JOB ITEM - All of the data below should be printed again exactly, pictures excluded.

TASK INPUTS -

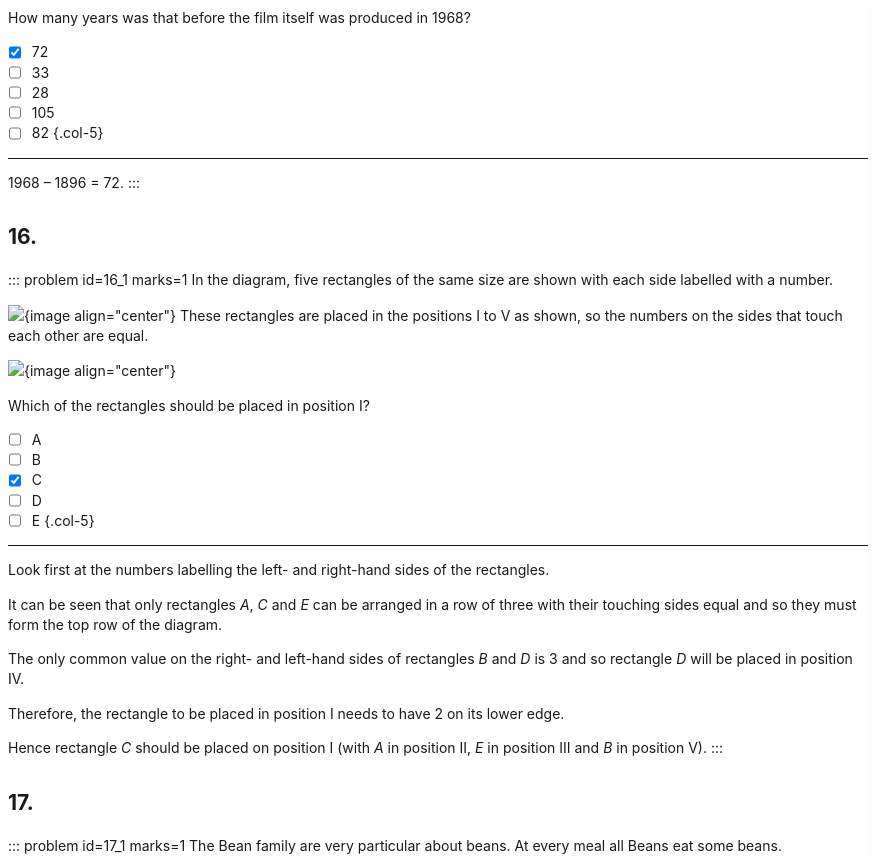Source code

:How many years was that before the film itself was produced in 1968?  

* [x] 72
* [ ] 33
* [ ] 28
* [ ] 105
* [ ] 82
{.col-5}

---

1968 – 1896 = 72.
:::


## 16.
::: problem id=16_1 marks=1
In the diagram, five rectangles of the same size are shown with each side labelled with a number.  

![](/resources/module-1b-test-autumn/16-squares-choices.jpg){image align="center"}
These rectangles are placed in the positions I to V as shown, so the numbers on the sides that touch each other are equal.  

![](/resources/module-1b-test-autumn/16-squares-map.jpg){image align="center"}

Which of the rectangles should be placed in position I?  

* [ ] A
* [ ] B
* [x] C
* [ ] D
* [ ] E
{.col-5}

---

Look first at the numbers labelling the left- and right-hand sides of the rectangles.  

It can be seen that only rectangles _A_, _C_ and _E_ can be arranged in a row of three with their touching sides equal and so they must form the top row of the diagram.  

The only common value on the right- and left-hand sides of rectangles _B_ and _D_ is 3 and so rectangle _D_ will be placed in position IV.  

Therefore, the rectangle to be placed in position I needs to have 2 on its lower edge.  

Hence rectangle _C_ should be placed on position I (with _A_ in position II, _E_ in position III and _B_ in position V).
:::


## 17.
::: problem id=17_1 marks=1
The Bean family are very particular about beans. At every meal all Beans eat some beans.  
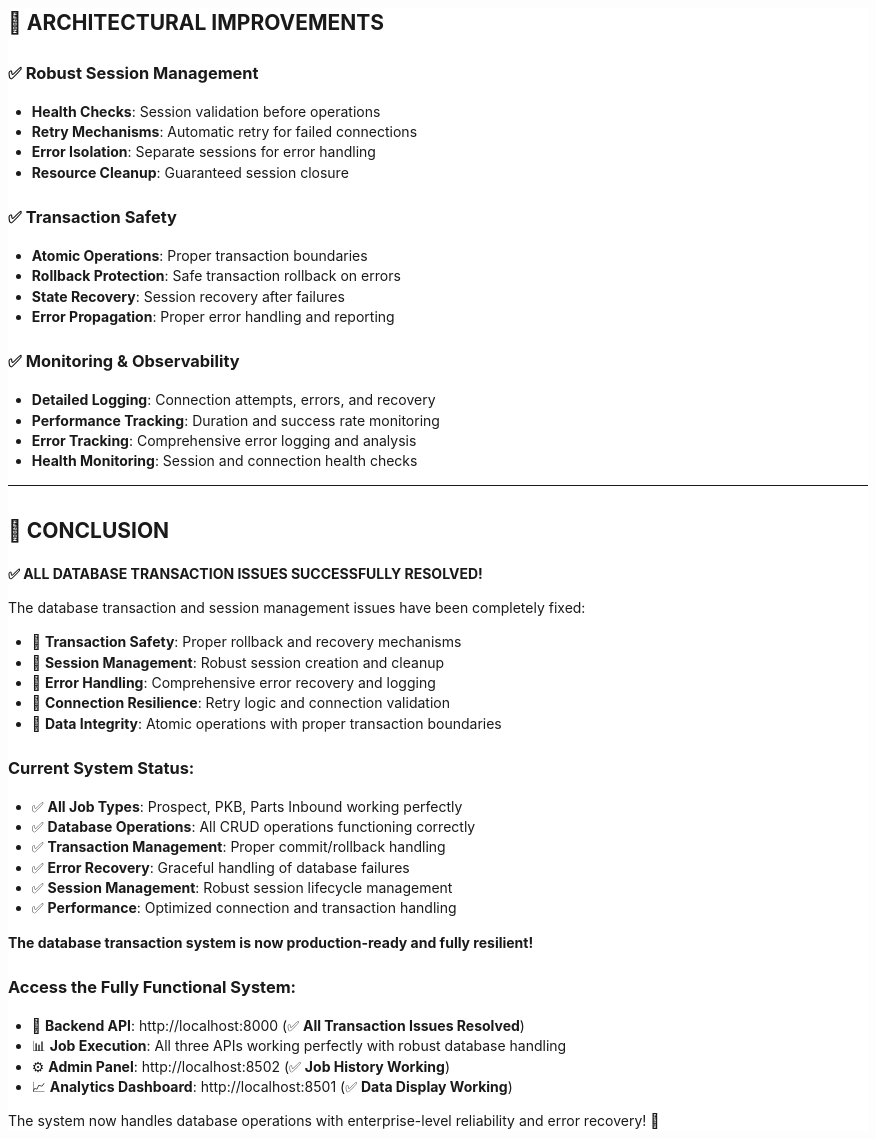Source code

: 
## 🎯 **ARCHITECTURAL IMPROVEMENTS**

### **✅ Robust Session Management**
- **Health Checks**: Session validation before operations
- **Retry Mechanisms**: Automatic retry for failed connections
- **Error Isolation**: Separate sessions for error handling
- **Resource Cleanup**: Guaranteed session closure

### **✅ Transaction Safety**
- **Atomic Operations**: Proper transaction boundaries
- **Rollback Protection**: Safe transaction rollback on errors
- **State Recovery**: Session recovery after failures
- **Error Propagation**: Proper error handling and reporting

### **✅ Monitoring & Observability**
- **Detailed Logging**: Connection attempts, errors, and recovery
- **Performance Tracking**: Duration and success rate monitoring
- **Error Tracking**: Comprehensive error logging and analysis
- **Health Monitoring**: Session and connection health checks

---

## 🎉 **CONCLUSION**

**✅ ALL DATABASE TRANSACTION ISSUES SUCCESSFULLY RESOLVED!**

The database transaction and session management issues have been completely fixed:

- 🔧 **Transaction Safety**: Proper rollback and recovery mechanisms
- 🔧 **Session Management**: Robust session creation and cleanup
- 🔧 **Error Handling**: Comprehensive error recovery and logging
- 🔧 **Connection Resilience**: Retry logic and connection validation
- 🔧 **Data Integrity**: Atomic operations with proper transaction boundaries

### **Current System Status:**
- ✅ **All Job Types**: Prospect, PKB, Parts Inbound working perfectly
- ✅ **Database Operations**: All CRUD operations functioning correctly
- ✅ **Transaction Management**: Proper commit/rollback handling
- ✅ **Error Recovery**: Graceful handling of database failures
- ✅ **Session Management**: Robust session lifecycle management
- ✅ **Performance**: Optimized connection and transaction handling

**The database transaction system is now production-ready and fully resilient!**

### **Access the Fully Functional System:**
- 🔧 **Backend API**: http://localhost:8000 (✅ **All Transaction Issues Resolved**)
- 📊 **Job Execution**: All three APIs working perfectly with robust database handling
- ⚙️ **Admin Panel**: http://localhost:8502 (✅ **Job History Working**)
- 📈 **Analytics Dashboard**: http://localhost:8501 (✅ **Data Display Working**)

The system now handles database operations with enterprise-level reliability and error recovery! 🎉

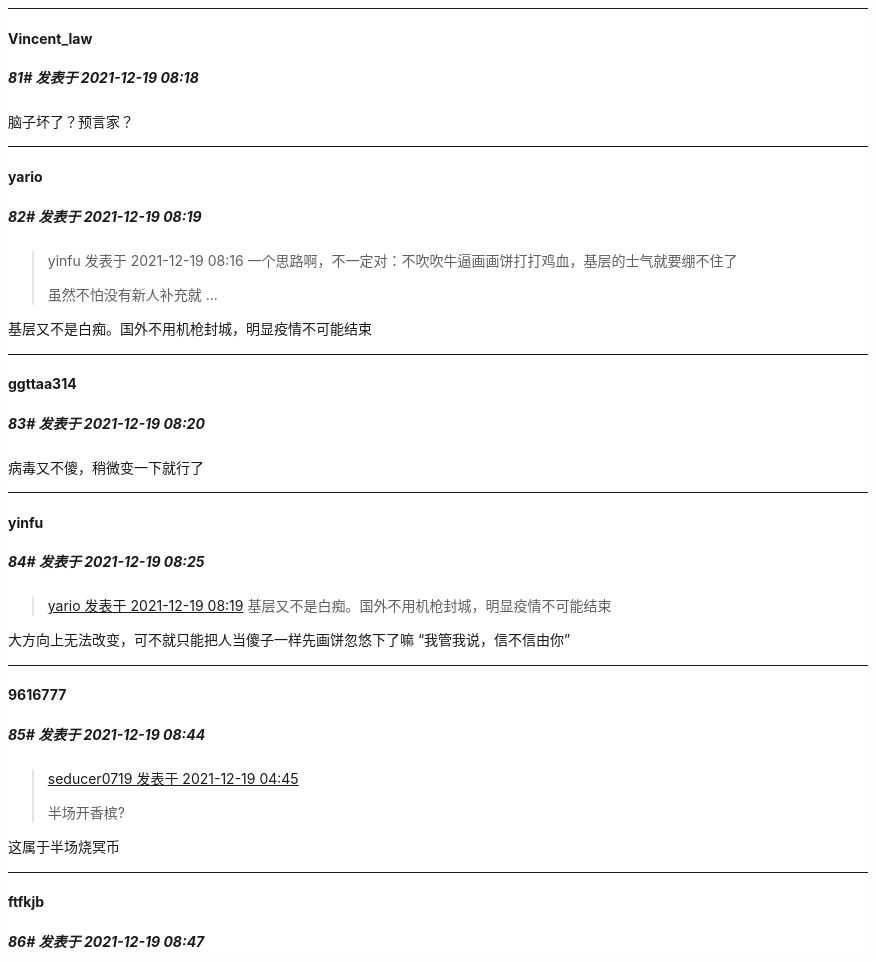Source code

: *****

####  Vincent_law  
##### 81#       发表于 2021-12-19 08:18

脑子坏了？预言家？

*****

####  yario  
##### 82#       发表于 2021-12-19 08:19

<blockquote>yinfu 发表于 2021-12-19 08:16
一个思路啊，不一定对：不吹吹牛逼画画饼打打鸡血，基层的士气就要绷不住了

虽然不怕没有新人补充就 ...</blockquote>
基层又不是白痴。国外不用机枪封城，明显疫情不可能结束

*****

####  ggttaa314  
##### 83#       发表于 2021-12-19 08:20

病毒又不傻，稍微变一下就行了



*****

####  yinfu  
##### 84#       发表于 2021-12-19 08:25

<blockquote><a href="httphttps://bbs.saraba1st.com/2b/forum.php?mod=redirect&amp;goto=findpost&amp;pid=53997558&amp;ptid=2043306" target="_blank">yario 发表于 2021-12-19 08:19</a>
基层又不是白痴。国外不用机枪封城，明显疫情不可能结束</blockquote>
大方向上无法改变，可不就只能把人当傻子一样先画饼忽悠下了嘛
“我管我说，信不信由你”



*****

####  9616777  
##### 85#       发表于 2021-12-19 08:44

<blockquote><a href="httphttps://bbs.saraba1st.com/2b/forum.php?mod=redirect&amp;goto=findpost&amp;pid=53997247&amp;ptid=2043306" target="_blank">seducer0719 发表于 2021-12-19 04:45</a>

半场开香槟?</blockquote>
这属于半场烧冥币

*****

####  ftfkjb  
##### 86#       发表于 2021-12-19 08:47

SOLUTION FOR THIS TASK -
Source code

:How many years was that before the film itself was produced in 1968?  

* [x] 72
* [ ] 33
* [ ] 28
* [ ] 105
* [ ] 82
{.col-5}

---

1968 – 1896 = 72.
:::


## 16.
::: problem id=16_1 marks=1
In the diagram, five rectangles of the same size are shown with each side labelled with a number.  

![](/resources/module-1b-test-autumn/16-squares-choices.jpg){image align="center"}
These rectangles are placed in the positions I to V as shown, so the numbers on the sides that touch each other are equal.  

![](/resources/module-1b-test-autumn/16-squares-map.jpg){image align="center"}

Which of the rectangles should be placed in position I?  

* [ ] A
* [ ] B
* [x] C
* [ ] D
* [ ] E
{.col-5}

---

Look first at the numbers labelling the left- and right-hand sides of the rectangles.  

It can be seen that only rectangles _A_, _C_ and _E_ can be arranged in a row of three with their touching sides equal and so they must form the top row of the diagram.  

The only common value on the right- and left-hand sides of rectangles _B_ and _D_ is 3 and so rectangle _D_ will be placed in position IV.  

Therefore, the rectangle to be placed in position I needs to have 2 on its lower edge.  

Hence rectangle _C_ should be placed on position I (with _A_ in position II, _E_ in position III and _B_ in position V).
:::


## 17.
::: problem id=17_1 marks=1
The Bean family are very particular about beans. At every meal all Beans eat some beans.  
Source code

: 
## 🎯 **ARCHITECTURAL IMPROVEMENTS**

### **✅ Robust Session Management**
- **Health Checks**: Session validation before operations
- **Retry Mechanisms**: Automatic retry for failed connections
- **Error Isolation**: Separate sessions for error handling
- **Resource Cleanup**: Guaranteed session closure

### **✅ Transaction Safety**
- **Atomic Operations**: Proper transaction boundaries
- **Rollback Protection**: Safe transaction rollback on errors
- **State Recovery**: Session recovery after failures
- **Error Propagation**: Proper error handling and reporting

### **✅ Monitoring & Observability**
- **Detailed Logging**: Connection attempts, errors, and recovery
- **Performance Tracking**: Duration and success rate monitoring
- **Error Tracking**: Comprehensive error logging and analysis
- **Health Monitoring**: Session and connection health checks

---

## 🎉 **CONCLUSION**

**✅ ALL DATABASE TRANSACTION ISSUES SUCCESSFULLY RESOLVED!**

The database transaction and session management issues have been completely fixed:

- 🔧 **Transaction Safety**: Proper rollback and recovery mechanisms
- 🔧 **Session Management**: Robust session creation and cleanup
- 🔧 **Error Handling**: Comprehensive error recovery and logging
- 🔧 **Connection Resilience**: Retry logic and connection validation
- 🔧 **Data Integrity**: Atomic operations with proper transaction boundaries

### **Current System Status:**
- ✅ **All Job Types**: Prospect, PKB, Parts Inbound working perfectly
- ✅ **Database Operations**: All CRUD operations functioning correctly
- ✅ **Transaction Management**: Proper commit/rollback handling
- ✅ **Error Recovery**: Graceful handling of database failures
- ✅ **Session Management**: Robust session lifecycle management
- ✅ **Performance**: Optimized connection and transaction handling

**The database transaction system is now production-ready and fully resilient!**

### **Access the Fully Functional System:**
- 🔧 **Backend API**: http://localhost:8000 (✅ **All Transaction Issues Resolved**)
- 📊 **Job Execution**: All three APIs working perfectly with robust database handling
- ⚙️ **Admin Panel**: http://localhost:8502 (✅ **Job History Working**)
- 📈 **Analytics Dashboard**: http://localhost:8501 (✅ **Data Display Working**)

The system now handles database operations with enterprise-level reliability and error recovery! 🎉

Source code

: *****

####  Vincent_law  
##### 81#       发表于 2021-12-19 08:18

脑子坏了？预言家？

*****

####  yario  
##### 82#       发表于 2021-12-19 08:19

<blockquote>yinfu 发表于 2021-12-19 08:16
一个思路啊，不一定对：不吹吹牛逼画画饼打打鸡血，基层的士气就要绷不住了

虽然不怕没有新人补充就 ...</blockquote>
基层又不是白痴。国外不用机枪封城，明显疫情不可能结束

*****

####  ggttaa314  
##### 83#       发表于 2021-12-19 08:20

病毒又不傻，稍微变一下就行了



*****

####  yinfu  
##### 84#       发表于 2021-12-19 08:25

<blockquote><a href="httphttps://bbs.saraba1st.com/2b/forum.php?mod=redirect&amp;goto=findpost&amp;pid=53997558&amp;ptid=2043306" target="_blank">yario 发表于 2021-12-19 08:19</a>
基层又不是白痴。国外不用机枪封城，明显疫情不可能结束</blockquote>
大方向上无法改变，可不就只能把人当傻子一样先画饼忽悠下了嘛
“我管我说，信不信由你”



*****

####  9616777  
##### 85#       发表于 2021-12-19 08:44

<blockquote><a href="httphttps://bbs.saraba1st.com/2b/forum.php?mod=redirect&amp;goto=findpost&amp;pid=53997247&amp;ptid=2043306" target="_blank">seducer0719 发表于 2021-12-19 04:45</a>

半场开香槟?</blockquote>
这属于半场烧冥币

*****

####  ftfkjb  
##### 86#       发表于 2021-12-19 08:47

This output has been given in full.